Before we begin let me remind you that statements made on this conference call and in the company’s press release other than those concerning historical information should be considered forward-looking statements and actual results may differ materially. For a detailed discussion of factors that could cause actual results to vary from those contained in the forward-looking statements, please refer to the company’s most recent annual report filed with the Securities and Exchange Commission.
Also on this call the company will reference various non-GAAP financial measurements. A reconciliation of those non-GAAP financial measurements to the GAAP financial measurements is provided in the company’s earnings release. We would also like to remind you that today’s call is being recorded and now I would like to turn the call over to Mr. Casey. Please go ahead sir.
Thank you very much. Good morning everybody. Thanks for joining us on our call. What we like to do is walk you through our results in a new format this morning. We have presentation that we hope gives you better understanding of our results and more importantly the opportunities we have to improve our performance, particularly with respect to the OshKosh segment.
So, for those of you are joining us online we’ll start on page two. Our sales for the second quarter were better than we expected. We have growth in all but one business segment. Our sales were up 5% driven primarily by the strength of our Carter’s retail stores, which grew its comp stores sales over 17%.
We continue to see a very significant return from the investments made over the past year upgrading our retail team and strengthening our product offering. Overall I would say we’re weathering a very challenging retail environment. With respect to earnings, on our call in April we had expected our earnings in the quarter would be about breakeven to a small loss. On a GAAP basis, our earnings were $0.05 per share including charges related to Fed Rowan’s retirement.
On an adjusted basis excluding those charges earnings were $0.10 a share. I would say at least $0.06 of the $0.10 we’re reporting is due to earlier than planned shipments and the timing of spending. Given the uncertainty in the economy and the fact that the most important part of our year is still ahead of us, I’d say it’s pretty mature to assume the $0.10 we picked up in the second quarter is upside to our previous estimates for the year.
We’ve made good progress controlling the growth of our inventories. On our last call we had expected inventories could be up as much as 20% at the end of June. That projected increase reflected our decision to bring in goods early to avoid disruption from the threatened West Coast dock strike. By bringing the goods in early, we were able to ship more in the second quarter than we planned; as a result inventories grew only 8% at the end of June. You should expect mid-single digit growth in inventories for the balance of the year.
Our cash flow continues to be very good. This will enable us to continue to make investments in our business including repurchasing our shares. Our outlook for the year is consistent with the guidance we shared with you on our last call.

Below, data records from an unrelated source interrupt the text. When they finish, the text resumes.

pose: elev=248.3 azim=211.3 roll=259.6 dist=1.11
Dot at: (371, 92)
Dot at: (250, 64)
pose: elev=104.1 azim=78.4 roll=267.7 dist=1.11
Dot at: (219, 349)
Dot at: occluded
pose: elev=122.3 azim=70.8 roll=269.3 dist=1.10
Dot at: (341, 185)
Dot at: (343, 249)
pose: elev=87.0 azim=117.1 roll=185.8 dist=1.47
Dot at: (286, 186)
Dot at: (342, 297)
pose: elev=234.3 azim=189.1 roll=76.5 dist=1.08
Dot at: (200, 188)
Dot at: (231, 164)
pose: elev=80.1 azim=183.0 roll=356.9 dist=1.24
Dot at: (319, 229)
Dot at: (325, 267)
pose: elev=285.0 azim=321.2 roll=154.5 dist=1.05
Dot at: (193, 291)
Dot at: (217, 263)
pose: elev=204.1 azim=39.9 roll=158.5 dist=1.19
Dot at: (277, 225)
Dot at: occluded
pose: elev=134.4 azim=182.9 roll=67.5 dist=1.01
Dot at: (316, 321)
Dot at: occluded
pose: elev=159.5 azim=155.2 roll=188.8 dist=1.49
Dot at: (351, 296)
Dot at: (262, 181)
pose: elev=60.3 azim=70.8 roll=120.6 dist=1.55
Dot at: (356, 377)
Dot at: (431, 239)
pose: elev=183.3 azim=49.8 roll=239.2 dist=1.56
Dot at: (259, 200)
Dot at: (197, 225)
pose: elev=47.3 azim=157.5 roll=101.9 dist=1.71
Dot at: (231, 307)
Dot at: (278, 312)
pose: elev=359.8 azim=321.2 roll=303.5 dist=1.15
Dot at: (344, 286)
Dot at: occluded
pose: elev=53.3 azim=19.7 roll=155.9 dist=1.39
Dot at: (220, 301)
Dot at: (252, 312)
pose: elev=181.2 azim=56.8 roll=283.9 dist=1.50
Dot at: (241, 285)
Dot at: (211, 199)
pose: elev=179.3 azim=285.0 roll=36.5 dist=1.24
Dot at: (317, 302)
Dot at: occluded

So we don’t believe the consumer feels any better about spending their money in the second half of this year than they did in the first half of this year.
We are fortunate to be doing business in the young children’s apparel which we feel is a less discretionary purchase. We believed this gives us an advantage in this tough retail period. As you know we serve a broad range of consumers at multiple retailers and in multiple channels. Wherever you’re shopping for young child you’d likely see the Carter’s or an OshKosh brand well presented on the floor offering significant value to the consumer.
On page three, you have our leadership team and you can see to the far right the numbers of years each of us have invested in Carter’s. I’m very fortunate to have this depth in talent to support me. For most of the past 16 years this team has delivered exceptional results for its investors. It’s not been the case over the past couple of years due largely for the lack of progress with the OshKosh acquisition.